◆ About this task: Every record that follows should be printed verbatim.
Dataset records below:
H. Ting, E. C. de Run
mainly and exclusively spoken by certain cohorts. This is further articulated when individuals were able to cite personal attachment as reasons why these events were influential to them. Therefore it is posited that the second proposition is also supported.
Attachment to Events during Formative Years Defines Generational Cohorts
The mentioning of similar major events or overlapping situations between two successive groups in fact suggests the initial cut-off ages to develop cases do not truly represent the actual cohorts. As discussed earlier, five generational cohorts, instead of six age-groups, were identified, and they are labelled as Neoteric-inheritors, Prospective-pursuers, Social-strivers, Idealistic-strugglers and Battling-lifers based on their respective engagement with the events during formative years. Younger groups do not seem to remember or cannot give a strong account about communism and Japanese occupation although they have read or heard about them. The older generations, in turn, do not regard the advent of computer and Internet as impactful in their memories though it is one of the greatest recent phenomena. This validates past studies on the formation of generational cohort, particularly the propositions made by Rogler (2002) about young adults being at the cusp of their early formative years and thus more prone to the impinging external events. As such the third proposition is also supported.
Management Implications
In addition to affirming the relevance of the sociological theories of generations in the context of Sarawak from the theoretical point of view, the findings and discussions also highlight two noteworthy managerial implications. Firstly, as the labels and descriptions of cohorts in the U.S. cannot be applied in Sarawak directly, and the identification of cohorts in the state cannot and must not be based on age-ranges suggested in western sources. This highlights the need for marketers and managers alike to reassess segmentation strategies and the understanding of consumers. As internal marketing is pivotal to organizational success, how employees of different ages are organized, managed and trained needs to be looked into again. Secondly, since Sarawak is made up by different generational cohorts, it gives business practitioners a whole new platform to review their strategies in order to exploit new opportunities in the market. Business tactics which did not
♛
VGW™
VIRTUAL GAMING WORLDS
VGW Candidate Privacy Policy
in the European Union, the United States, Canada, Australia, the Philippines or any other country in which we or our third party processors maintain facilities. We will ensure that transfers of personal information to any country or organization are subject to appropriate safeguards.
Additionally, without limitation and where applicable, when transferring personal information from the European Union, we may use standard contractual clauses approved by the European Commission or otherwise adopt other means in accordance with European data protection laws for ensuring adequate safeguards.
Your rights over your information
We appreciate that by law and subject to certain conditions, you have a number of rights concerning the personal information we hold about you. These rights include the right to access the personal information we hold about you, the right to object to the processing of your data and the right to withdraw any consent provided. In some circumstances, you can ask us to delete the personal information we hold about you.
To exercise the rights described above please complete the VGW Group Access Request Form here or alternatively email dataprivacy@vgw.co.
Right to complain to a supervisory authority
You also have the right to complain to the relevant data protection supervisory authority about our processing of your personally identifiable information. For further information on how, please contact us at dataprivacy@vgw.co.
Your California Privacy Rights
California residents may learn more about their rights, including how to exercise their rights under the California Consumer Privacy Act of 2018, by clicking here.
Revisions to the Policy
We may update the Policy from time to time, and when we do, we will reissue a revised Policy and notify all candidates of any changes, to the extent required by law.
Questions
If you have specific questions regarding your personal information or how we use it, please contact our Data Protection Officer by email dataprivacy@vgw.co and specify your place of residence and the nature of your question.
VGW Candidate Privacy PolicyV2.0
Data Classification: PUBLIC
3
End of Dataset records.
◆ Exercise output:
H. Ting, E. C. de Run
mainly and exclusively spoken by certain cohorts. This is further articulated when individuals were able to cite personal attachment as reasons why these events were influential to them. Therefore it is posited that the second proposition is also supported.
Attachment to Events during Formative Years Defines Generational Cohorts
The mentioning of similar major events or overlapping situations between two successive groups in fact suggests the initial cut-off ages to develop cases do not truly represent the actual cohorts. As discussed earlier, five generational cohorts, instead of six age-groups, were identified, and they are labelled as Neoteric-inheritors, Prospective-pursuers, Social-strivers, Idealistic-strugglers and Battling-lifers based on their respective engagement with the events during formative years. Younger groups do not seem to remember or cannot give a strong account about communism and Japanese occupation although they have read or heard about them. The older generations, in turn, do not regard the advent of computer and Internet as impactful in their memories though it is one of the greatest recent phenomena. This validates past studies on the formation of generational cohort, particularly the propositions made by Rogler (2002) about young adults being at the cusp of their early formative years and thus more prone to the impinging external events. As such the third proposition is also supported.
Management Implications
In addition to affirming the relevance of the sociological theories of generations in the context of Sarawak from the theoretical point of view, the findings and discussions also highlight two noteworthy managerial implications. Firstly, as the labels and descriptions of cohorts in the U.S. cannot be applied in Sarawak directly, and the identification of cohorts in the state cannot and must not be based on age-ranges suggested in western sources. This highlights the need for marketers and managers alike to reassess segmentation strategies and the understanding of consumers. As internal marketing is pivotal to organizational success, how employees of different ages are organized, managed and trained needs to be looked into again. Secondly, since Sarawak is made up by different generational cohorts, it gives business practitioners a whole new platform to review their strategies in order to exploit new opportunities in the market. Business tactics which did not
♛
VGW™
VIRTUAL GAMING WORLDS
VGW Candidate Privacy Policy
in the European Union, the United States, Canada, Australia, the Philippines or any other country in which we or our third party processors maintain facilities. We will ensure that transfers of personal information to any country or organization are subject to appropriate safeguards.
Additionally, without limitation and where applicable, when transferring personal information from the European Union, we may use standard contractual clauses approved by the European Commission or otherwise adopt other means in accordance with European data protection laws for ensuring adequate safeguards.
Your rights over your information
We appreciate that by law and subject to certain conditions, you have a number of rights concerning the personal information we hold about you. These rights include the right to access the personal information we hold about you, the right to object to the processing of your data and the right to withdraw any consent provided. In some circumstances, you can ask us to delete the personal information we hold about you.
To exercise the rights described above please complete the VGW Group Access Request Form here or alternatively email dataprivacy@vgw.co.
Right to complain to a supervisory authority
You also have the right to complain to the relevant data protection supervisory authority about our processing of your personally identifiable information. For further information on how, please contact us at dataprivacy@vgw.co.
Your California Privacy Rights
California residents may learn more about their rights, including how to exercise their rights under the California Consumer Privacy Act of 2018, by clicking here.
Revisions to the Policy
We may update the Policy from time to time, and when we do, we will reissue a revised Policy and notify all candidates of any changes, to the extent required by law.
Questions
If you have specific questions regarding your personal information or how we use it, please contact our Data Protection Officer by email dataprivacy@vgw.co and specify your place of residence and the nature of your question.
VGW Candidate Privacy PolicyV2.0
Data Classification: PUBLIC
3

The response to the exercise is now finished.